Good Samaritan’s balance sheet reflects all those pressures, with an 11% cost increase for drugs, a 78% increase for incentive pay, a 48% increase for international nurses and a 58% increase for travel nursing costs.

Last year the hospital saw a 1% positive margin. This year it has a 2% loss.

Good Samaritan leaders have begun thinking about whether the hospital should stop offering some services to patients.

“We’re not asking for 30% margins,” McLin said. “We’re asking for the opportunity to stay viable.”

Shannan Lacy (left), a critical care nurse at Franciscan Health, offers help to a group of nurses inside a COVID positive patient's room Monday, Sept. 20, 2021. Lacy, a nurse of 15 years, has spent her entire career at Franciscan. She says she enjoys being a charge nurse, it enables her to make sure other nurses are getting what they need to provide the best care.

Hospitals take steps to cut costs

Beacon Health System in northern Indiana is also feeling the pinch.

From 2021 to 2022, the hospital saw its expenses go up 17%, said Jeff Costello, chief financial officer of Beacon Health System, a South Bend-based system with nearly 800 beds across multiple hospitals in northern Indiana and Michigan.
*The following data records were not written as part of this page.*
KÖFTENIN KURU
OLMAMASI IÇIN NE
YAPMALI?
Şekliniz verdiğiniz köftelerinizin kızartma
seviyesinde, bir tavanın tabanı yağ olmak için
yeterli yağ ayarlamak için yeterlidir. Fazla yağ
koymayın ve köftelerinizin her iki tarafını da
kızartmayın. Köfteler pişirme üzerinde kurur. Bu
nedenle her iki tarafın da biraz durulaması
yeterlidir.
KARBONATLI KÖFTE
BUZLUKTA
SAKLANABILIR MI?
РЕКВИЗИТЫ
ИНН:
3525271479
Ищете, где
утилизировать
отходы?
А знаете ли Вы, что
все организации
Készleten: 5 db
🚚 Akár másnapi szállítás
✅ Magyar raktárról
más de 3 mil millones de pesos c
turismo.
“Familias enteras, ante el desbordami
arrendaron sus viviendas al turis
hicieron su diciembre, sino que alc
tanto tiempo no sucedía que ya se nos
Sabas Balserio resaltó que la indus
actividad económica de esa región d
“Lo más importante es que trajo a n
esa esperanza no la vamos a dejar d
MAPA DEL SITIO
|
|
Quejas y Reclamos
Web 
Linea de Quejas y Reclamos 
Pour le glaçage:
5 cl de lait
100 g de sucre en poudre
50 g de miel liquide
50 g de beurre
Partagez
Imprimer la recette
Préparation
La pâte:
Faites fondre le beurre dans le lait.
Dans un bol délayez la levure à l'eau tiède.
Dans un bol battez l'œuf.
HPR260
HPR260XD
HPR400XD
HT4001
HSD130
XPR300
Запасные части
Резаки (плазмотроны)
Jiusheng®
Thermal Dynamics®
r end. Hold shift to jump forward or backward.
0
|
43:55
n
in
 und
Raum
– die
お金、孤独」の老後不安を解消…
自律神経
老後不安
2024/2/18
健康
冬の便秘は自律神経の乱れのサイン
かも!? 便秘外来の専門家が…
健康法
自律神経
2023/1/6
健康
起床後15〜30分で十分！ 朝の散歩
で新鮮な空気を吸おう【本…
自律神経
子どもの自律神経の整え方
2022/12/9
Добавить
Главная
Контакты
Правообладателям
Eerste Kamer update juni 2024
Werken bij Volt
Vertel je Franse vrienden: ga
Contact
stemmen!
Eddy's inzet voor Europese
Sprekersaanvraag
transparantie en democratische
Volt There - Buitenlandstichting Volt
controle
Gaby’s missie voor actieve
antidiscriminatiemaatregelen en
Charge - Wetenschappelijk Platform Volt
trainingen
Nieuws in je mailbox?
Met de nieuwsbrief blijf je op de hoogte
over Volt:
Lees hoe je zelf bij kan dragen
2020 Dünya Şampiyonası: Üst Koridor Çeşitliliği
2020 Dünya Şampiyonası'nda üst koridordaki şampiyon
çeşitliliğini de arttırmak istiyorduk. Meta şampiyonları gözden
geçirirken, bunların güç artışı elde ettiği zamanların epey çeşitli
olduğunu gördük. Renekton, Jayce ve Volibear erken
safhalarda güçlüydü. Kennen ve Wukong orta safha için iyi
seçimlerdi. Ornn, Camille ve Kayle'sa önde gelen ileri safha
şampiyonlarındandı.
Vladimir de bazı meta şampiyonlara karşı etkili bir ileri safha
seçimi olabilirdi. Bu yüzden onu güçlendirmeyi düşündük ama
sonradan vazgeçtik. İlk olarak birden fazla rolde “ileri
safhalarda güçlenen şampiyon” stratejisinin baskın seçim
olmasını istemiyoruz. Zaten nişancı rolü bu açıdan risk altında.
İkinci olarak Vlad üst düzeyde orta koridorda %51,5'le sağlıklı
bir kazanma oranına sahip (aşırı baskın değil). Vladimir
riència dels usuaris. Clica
The health system ran at a negative operating margin through the first quarter of the year, which by the second quarter had started to improve thanks to concerted effort, Costello said.

That effort included reducing the average length of stay for patients, cutting back on the cost of temporary labor, and doubling down on efforts to collect payment from patients, Costello said. Typically the health system targets a 3% operating margin.

“We’re seeing other things stabilize but we’re stabilized at a much higher cost of doing business,” said. “The challenge for us is we have to figure out how to operate more efficiently, more effectively ... We’re not out of the woods by any stretch.”

Small hospitals suffer

The future may prove tenuous for some of smaller community hospitals, many fear. More than one-fifth of Indiana’s 54 rural hospitals — a count that included St. Vincent Dunn — are at immediate risk of closing, according to the Center for Healthcare Quality and Payment Reform.

Good Samaritan’s McLin said he will do everything in his power to ensure his hospital survives.

“We’re not about to let our story end in 2023,” he said. “We have to keep pushing and do the right things.”